Aggressive gender-based lockdowns fail the trans community and heighten injustices, report finds
Aggressive gender-based lockdowns in Panama provably heightened the injustices faced by the trans community, a new report has revealed.
The rules implemented in April permitted women to leave the house for necessities only on Mondays, Wednesdays and Fridays, while men were allowed to do the same on Tuesdays, Thursdays and Saturdays. All citizens were ordered to stay at home on Sundays.
The controversial measures, which were finally lifted this month, were meant to halve the numbers of people on the streets at any one time. But a London School of Economics study has found that it left trans people vulnerable to victimisation.
“This policy failed transgender and non-gender or sex-binary Panamanians from its inception,” the authors write, noting early reports detailing the discrimination trans people suffered when leaving home on days in accordance with their gender identity.
It further states that Panama’s approach to the lockdown “failed to recognise diverse gender identities and may reproduce inequalities and injustice for non-binary individuals with unknown long-term effects”.
The study, due to be published next month, collected GPS data to track the mobility of men and women between 15 February and 29 May and used the findings to interpret how the policy compounded existing inequalities.
Researchers also interviewed dozens of people affected by the measures to gain a full picture of their impact.
As one interviewee explained: “Transgender people in Panama are being humiliated and accused of breaking the law under the quarantine policy simply for being themselves.”
‘The trans community are damned if they do and damned if they don’t.’
When the rules were first announced, LGBT+ rights organisations immediately raised alarm, warning that they would inevitably harm trans people.
These fears were immediately realised when – on the first day of the new gendered social-distancing rules – a trans woman called Bárbara Delgado was stopped by police on her way to work.
Police saw the male gender marker on her ID card and took her to the police station, where she was accused of not being a woman, held for three “humiliating” hours and then released with a fine, according to Human Rights Watch.

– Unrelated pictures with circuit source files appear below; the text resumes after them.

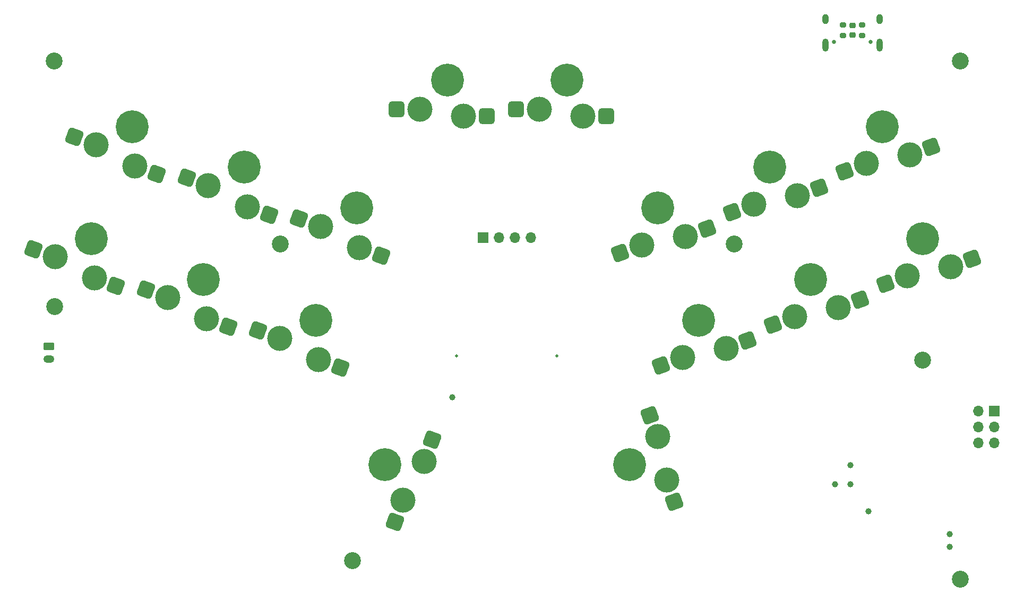
<source format=gbr>
%TF.GenerationSoftware,KiCad,Pcbnew,8.0.2-1*%
%TF.CreationDate,2024-05-28T17:04:48-06:00*%
%TF.ProjectId,magicfingers,6d616769-6366-4696-9e67-6572732e6b69,rev?*%
%TF.SameCoordinates,Original*%
%TF.FileFunction,Soldermask,Bot*%
%TF.FilePolarity,Negative*%
%FSLAX46Y46*%
G04 Gerber Fmt 4.6, Leading zero omitted, Abs format (unit mm)*
G04 Created by KiCad (PCBNEW 8.0.2-1) date 2024-05-28 17:04:48*
%MOMM*%
%LPD*%
G01*
G04 APERTURE LIST*
G04 Aperture macros list*
%AMRoundRect*
0 Rectangle with rounded corners*
0 $1 Rounding radius*
0 $2 $3 $4 $5 $6 $7 $8 $9 X,Y pos of 4 corners*
0 Add a 4 corners polygon primitive as box body*
4,1,4,$2,$3,$4,$5,$6,$7,$8,$9,$2,$3,0*
0 Add four circle primitives for the rounded corners*
1,1,$1+$1,$2,$3*
1,1,$1+$1,$4,$5*
1,1,$1+$1,$6,$7*
1,1,$1+$1,$8,$9*
0 Add four rect primitives between the rounded corners*
20,1,$1+$1,$2,$3,$4,$5,0*
20,1,$1+$1,$4,$5,$6,$7,0*
20,1,$1+$1,$6,$7,$8,$9,0*
20,1,$1+$1,$8,$9,$2,$3,0*%
G04 Aperture macros list end*
%ADD10C,2.700000*%
%ADD11C,5.250000*%
%ADD12RoundRect,0.500000X-0.439704X-0.984777X0.969835X-0.471747X0.439704X0.984777X-0.969835X0.471747X0*%
%ADD13C,4.000000*%
%ADD14C,1.000000*%
%ADD15RoundRect,0.500000X0.984777X-0.439704X0.471747X0.969835X-0.984777X0.439704X-0.471747X-0.969835X0*%
%ADD16C,0.500000*%
%ADD17RoundRect,0.500000X-0.969835X-0.471747X0.439704X-0.984777X0.969835X0.471747X-0.439704X0.984777X0*%
%ADD18RoundRect,0.500000X0.471747X-0.969835X0.984777X0.439704X-0.471747X0.969835X-0.984777X-0.439704X0*%
%ADD19C,0.650000*%
%ADD20O,1.000000X2.100000*%
%ADD21O,1.000000X1.600000*%
%ADD22R,1.700000X1.700000*%
%ADD23O,1.700000X1.700000*%
%ADD24RoundRect,0.500000X-0.750000X-0.775000X0.750000X-0.775000X0.750000X0.775000X-0.750000X0.775000X0*%
%ADD25RoundRect,0.225000X0.250000X-0.225000X0.250000X0.225000X-0.250000X0.225000X-0.250000X-0.225000X0*%
%ADD26RoundRect,0.200000X0.275000X-0.200000X0.275000X0.200000X-0.275000X0.200000X-0.275000X-0.200000X0*%
%ADD27RoundRect,0.250000X-0.625000X0.350000X-0.625000X-0.350000X0.625000X-0.350000X0.625000X0.350000X0*%
%ADD28O,1.750000X1.200000*%
%ADD29RoundRect,0.200000X-0.275000X0.200000X-0.275000X-0.200000X0.275000X-0.200000X0.275000X0.200000X0*%
G04 APERTURE END LIST*
D10*
%TO.C,REF\u002A\u002A*%
X211480400Y-78232000D03*
%TD*%
D11*
%TO.C,SW17*%
X199250042Y-72520394D03*
D12*
X193269519Y-79698762D03*
D13*
X196722889Y-78441838D03*
X203659859Y-77034374D03*
D12*
X207113229Y-75777450D03*
%TD*%
D10*
%TO.C,REF\u002A\u002A*%
X247500000Y-49000000D03*
%TD*%
D14*
%TO.C,TP8*%
X232918000Y-120904000D03*
%TD*%
D11*
%TO.C,SW16*%
X194765526Y-113421538D03*
D15*
X201943894Y-119402061D03*
D13*
X200686970Y-115948691D03*
X199279506Y-109011721D03*
D15*
X198022582Y-105558351D03*
%TD*%
D16*
%TO.C,U5*%
X167187000Y-96079000D03*
X183187000Y-96079000D03*
%TD*%
D11*
%TO.C,SW3*%
X133348703Y-66004681D03*
D17*
X124153190Y-67659424D03*
D13*
X127606561Y-68916348D03*
X133825288Y-72297166D03*
D17*
X137278658Y-73554090D03*
%TD*%
D11*
%TO.C,SW18*%
X205765526Y-90421538D03*
D12*
X199785003Y-97599906D03*
D13*
X203238373Y-96342982D03*
X210175343Y-94935518D03*
D12*
X213628713Y-93678594D03*
%TD*%
D10*
%TO.C,REF\u002A\u002A*%
X103090000Y-88250000D03*
%TD*%
%TO.C,REF\u002A\u002A*%
X150590000Y-128750000D03*
%TD*%
D11*
%TO.C,SW7*%
X155734333Y-113420858D03*
D18*
X157389076Y-122616371D03*
D13*
X158646000Y-119163000D03*
X162026818Y-112944273D03*
D18*
X163283742Y-109490903D03*
%TD*%
D11*
%TO.C,SW21*%
X235052331Y-59489426D03*
D12*
X229071808Y-66667794D03*
D13*
X232525178Y-65410870D03*
X239462148Y-64003406D03*
D12*
X242915518Y-62746482D03*
%TD*%
D11*
%TO.C,SW22*%
X241567815Y-77390571D03*
D12*
X235587292Y-84568939D03*
D13*
X239040662Y-83312015D03*
X245977632Y-81904551D03*
D12*
X249431002Y-80647627D03*
%TD*%
D19*
%TO.C,J1*%
X233210000Y-46000000D03*
X227430000Y-46000000D03*
D20*
X234640000Y-46530000D03*
D21*
X234640000Y-42350000D03*
D20*
X226000000Y-46530000D03*
D21*
X226000000Y-42350000D03*
%TD*%
D11*
%TO.C,SW4*%
X126833220Y-83905826D03*
D17*
X117637707Y-85560569D03*
D13*
X121091078Y-86817493D03*
X127309805Y-90198311D03*
D17*
X130763175Y-91455235D03*
%TD*%
D14*
%TO.C,TP9*%
X227584000Y-116586000D03*
%TD*%
D11*
%TO.C,SW1*%
X115447559Y-59489198D03*
D17*
X106252046Y-61143941D03*
D13*
X109705417Y-62400865D03*
X115924144Y-65781683D03*
D17*
X119377514Y-67038607D03*
%TD*%
D14*
%TO.C,TP2*%
X245872000Y-124561600D03*
%TD*%
%TO.C,TP6*%
X229971600Y-116586000D03*
%TD*%
D10*
%TO.C,REF\u002A\u002A*%
X241500000Y-96750000D03*
%TD*%
D14*
%TO.C,TP5*%
X166497000Y-102743000D03*
%TD*%
D11*
%TO.C,SW5*%
X151249848Y-72520165D03*
D17*
X142054335Y-74174908D03*
D13*
X145507706Y-75431832D03*
X151726433Y-78812650D03*
D17*
X155179803Y-80069574D03*
%TD*%
D22*
%TO.C,J4*%
X171450000Y-77216000D03*
D23*
X173990000Y-77216000D03*
X176530000Y-77216000D03*
X179070000Y-77216000D03*
%TD*%
D10*
%TO.C,REF\u002A\u002A*%
X139039600Y-78232000D03*
%TD*%
%TO.C,REF\u002A\u002A*%
X103000000Y-49000000D03*
%TD*%
D14*
%TO.C,TP1*%
X245872000Y-126593600D03*
%TD*%
D11*
%TO.C,SW8*%
X165724623Y-52050693D03*
D24*
X157649623Y-56750693D03*
D13*
X161324623Y-56750693D03*
X168324623Y-57800693D03*
D24*
X171999623Y-57800693D03*
%TD*%
D11*
%TO.C,SW15*%
X184774623Y-52050693D03*
D24*
X176699623Y-56750693D03*
D13*
X180374623Y-56750693D03*
X187374623Y-57800693D03*
D24*
X191049623Y-57800693D03*
%TD*%
D11*
%TO.C,SW6*%
X144734364Y-90421310D03*
D17*
X135538851Y-92076053D03*
D13*
X138992222Y-93332977D03*
X145210949Y-96713795D03*
D17*
X148664319Y-97970719D03*
%TD*%
D11*
%TO.C,SW19*%
X217151187Y-66004910D03*
D12*
X211170664Y-73183278D03*
D13*
X214624034Y-71926354D03*
X221561004Y-70518890D03*
D12*
X225014374Y-69261966D03*
%TD*%
D10*
%TO.C,REF\u002A\u002A*%
X247500000Y-131750000D03*
%TD*%
D14*
%TO.C,TP4*%
X229971600Y-113538000D03*
%TD*%
D11*
%TO.C,SW20*%
X223666670Y-83906055D03*
D12*
X217686147Y-91084423D03*
D13*
X221139517Y-89827499D03*
X228076487Y-88420035D03*
D12*
X231529857Y-87163111D03*
%TD*%
D11*
%TO.C,SW2*%
X108932075Y-77390342D03*
D17*
X99736562Y-79045085D03*
D13*
X103189933Y-80302009D03*
X109408660Y-83682827D03*
D17*
X112862030Y-84939751D03*
%TD*%
D22*
%TO.C,J2*%
X252989000Y-104902000D03*
D23*
X250449000Y-104902000D03*
X252989000Y-107442000D03*
X250449000Y-107442000D03*
X252989000Y-109982000D03*
X250449000Y-109982000D03*
%TD*%
D25*
%TO.C,C4*%
X230350000Y-44875000D03*
X230350000Y-43325000D03*
%TD*%
D26*
%TO.C,R4*%
X231850000Y-44925000D03*
X231850000Y-43275000D03*
%TD*%
D27*
%TO.C,J5*%
X102176000Y-94600000D03*
D28*
X102176000Y-96600000D03*
%TD*%
D29*
%TO.C,R5*%
X228850000Y-43275000D03*
X228850000Y-44925000D03*
%TD*%
M02*

</source>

In Panama, trans people can only change the gender marker on their ID documents if they can prove they have had gender-confirmation surgery, so many trans and non-binary people had no way to prove their right to leave the house.
One trans Panamanian told the BBC that she went to visit her regular corner shop on a Wednesday but was refused. The shopkeeper, who knew her well, said police had instructed him not to allow “maricon”, an anti-LGBT+ slur.
However, when she visited a larger supermarket on a Thursday, a mens-only day, six police officers made a beeline for her and pulled her out of the queue.
“They began to do a body search on me. One of them squeezed my breasts in the search and said, laughing, ‘You’re not a woman,’ and repeated a transphobic slur.”
Cristian González Cabrera of Human Rights Watch told the BBC: “The gendered days in Panama mean the trans community are damned if they do and damned if they don’t.
“We have spoken to more cases like Monica’s. It sadly isn’t an isolated incident.”
Elsewhere in Latin America, similar gender-based lockdown rules in Colombia’s capital Bogotá were revoked after they fuelled a wave of violence against transgender people living in the city.
Gender-based rules were also lifted in Peru for similar reasons.